Artist talk/Exhibition talk: Nicole Eisenman in conversation with Monika Baer
Wednesday, September 13, 2017, 6pm
Opening/Summer party: Nicole Eisenman, Toni Schmale and Chadwick Rantanen
Wednesday, September 13, 2017, 7pm

Nicole Eisenman is known as a painter of complex narratives in the form of works that have psychological depth and often dystopian undertones. Her figurative paintings are distinctive from both subject matter and style, the latter being eclectic employing almost everything within modern pictorial tradition. Substantive content that oscillates between autobiography and socio-political issues is wrapped up in the painting style of great epigones. Since the beginning of her career in the early 1990s when she emerged with an oeuvre that was mainly based on drawing and graphics, Eisenmann has been working on the vocabulary of a contemporary pictorial language for queer and feminist subjects. These have been moving away from a marginalised position in society and, because of the academic engagement with queer politics in the late-1980s, have become established in the field of art too. These roots in the areas of counter- and underground cultures are most perceptible in Eisenman’s early works that have an affinity to zine culture and exhibit numerous references ranging from popular culture to art history to pornography.

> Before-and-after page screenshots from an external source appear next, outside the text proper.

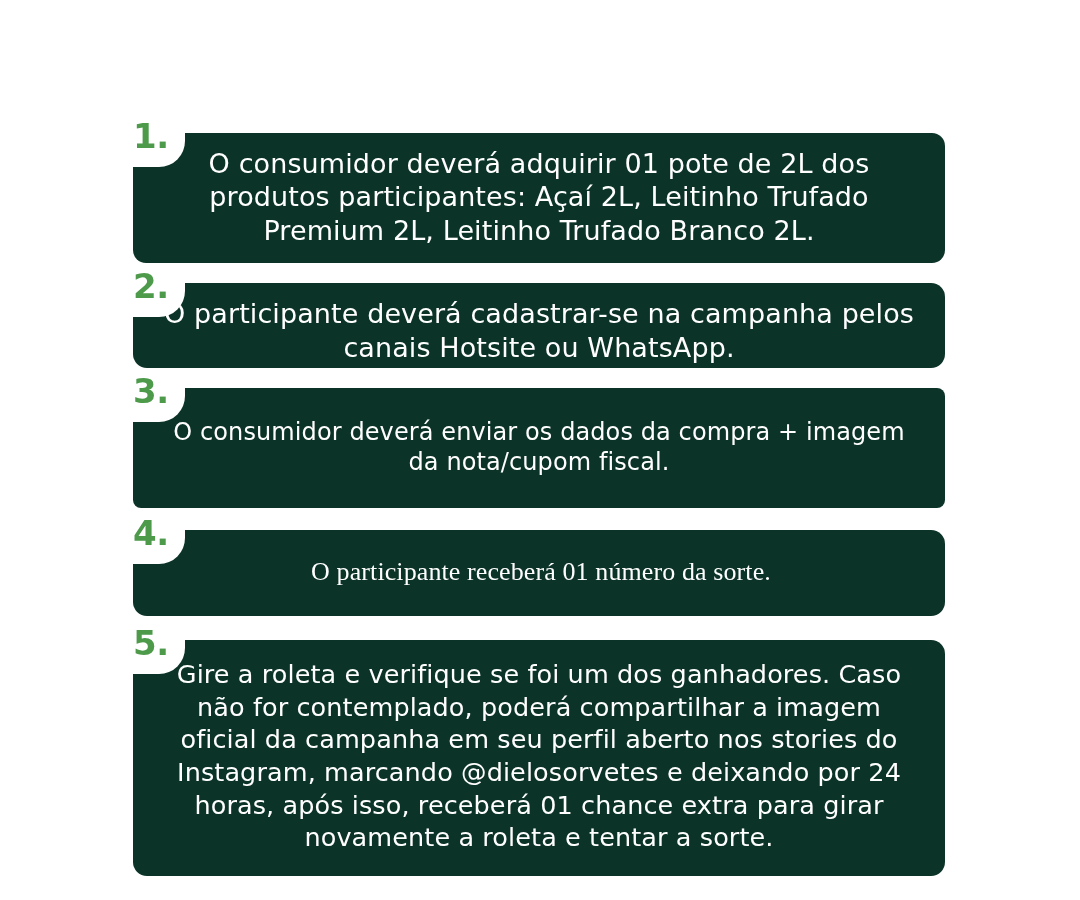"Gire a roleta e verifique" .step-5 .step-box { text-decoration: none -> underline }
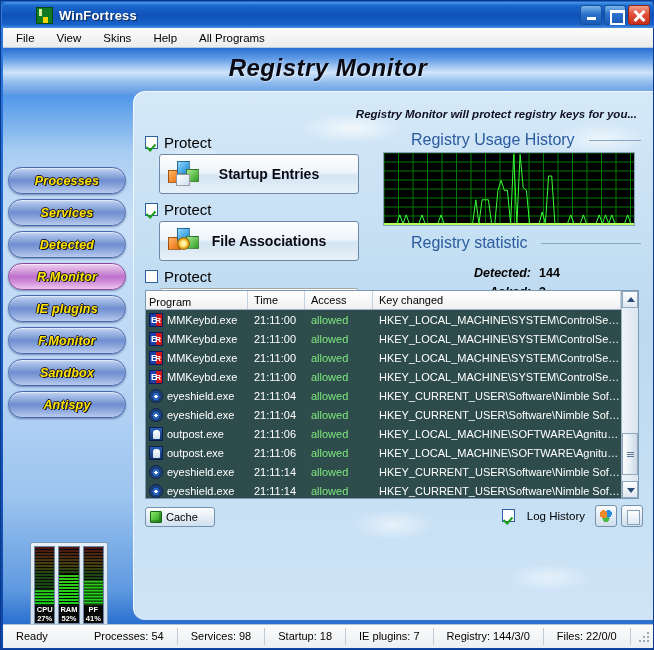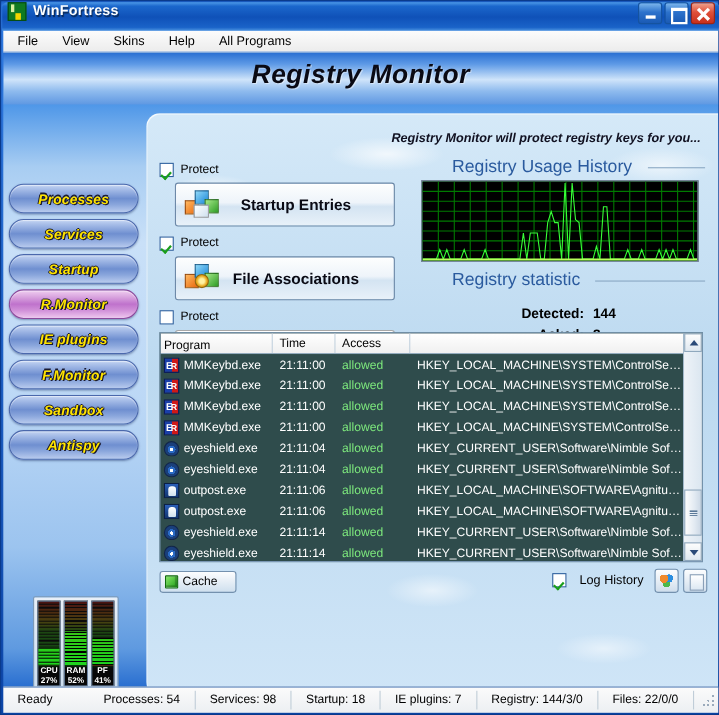"WinFortress" .titlebar { align-items: none -> center; padding-left: none -> 29px }
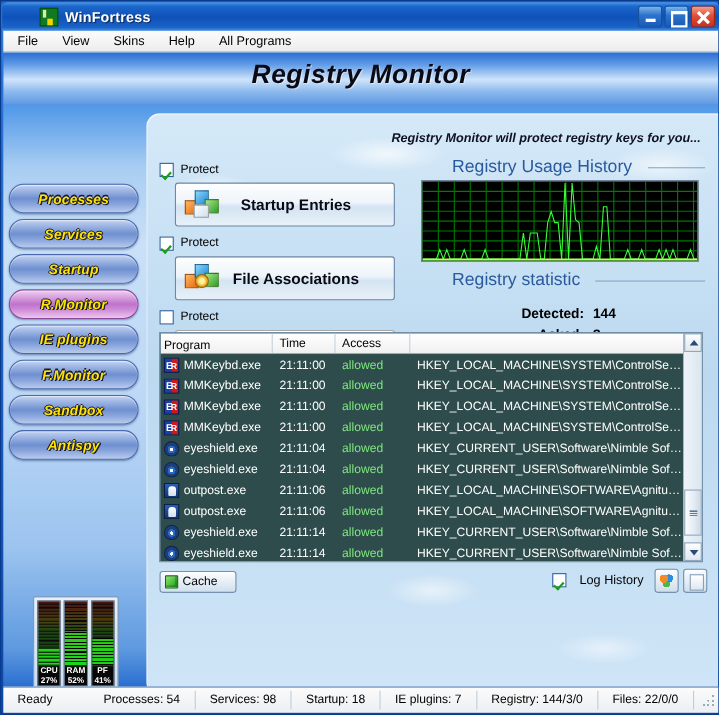"Registry Monitor will protect registry" .panel { top: 55px -> 43px }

The list of artists – mainly from the 19th and 20th centuries – from whose style of painting Eisenman quotes is long: Picasso, Munch, Chagall, Monet, Renoir, Matisse are only a few of those whose characteristic style of painting has been appropriated by Eisenman and used by her according to the demands of the painting. It is impressive that despite this apparent rejection of individuality through painterly gesture, her work unmistakeably exhibits its own handwriting. Even though Eisenman adheres to figurative painting her pictures also contain abstract elements whose forms are to be filled with meaning by the viewer in the same way as the more obvious compositional elements such as subject and style of painting.

With her eclectic style of painting, her often raw and provocative picture content and, above all, her talent for telling complex stories within a picture narrative, Eisenman has already become an important reference figure for a whole generation of artists.

Nicole Eisenman, born in 1965 in Verdun (France), lives and works in New York City.